Collect every line in the records below that contains the word "Фатин", and copy each one out.
** Opening AVAILABLE RECORDS block **
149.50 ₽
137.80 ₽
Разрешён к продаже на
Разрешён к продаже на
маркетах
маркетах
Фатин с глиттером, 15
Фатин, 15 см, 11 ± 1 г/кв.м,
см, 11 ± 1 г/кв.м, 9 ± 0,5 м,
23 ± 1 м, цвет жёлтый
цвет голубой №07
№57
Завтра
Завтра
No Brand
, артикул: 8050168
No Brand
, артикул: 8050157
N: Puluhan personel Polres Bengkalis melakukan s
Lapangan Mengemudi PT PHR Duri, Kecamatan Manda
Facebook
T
** Closing AVAILABLE RECORDS block **
** Opening AVAILABLE RECORDS block **
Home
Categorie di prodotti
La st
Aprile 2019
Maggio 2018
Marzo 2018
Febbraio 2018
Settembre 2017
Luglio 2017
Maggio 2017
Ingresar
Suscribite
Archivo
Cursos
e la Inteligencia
** Closing AVAILABLE RECORDS block **
SOLVED EXERCISE
Фатин с глиттером, 15
Фатин, 15 см, 11 ± 1 г/кв.м,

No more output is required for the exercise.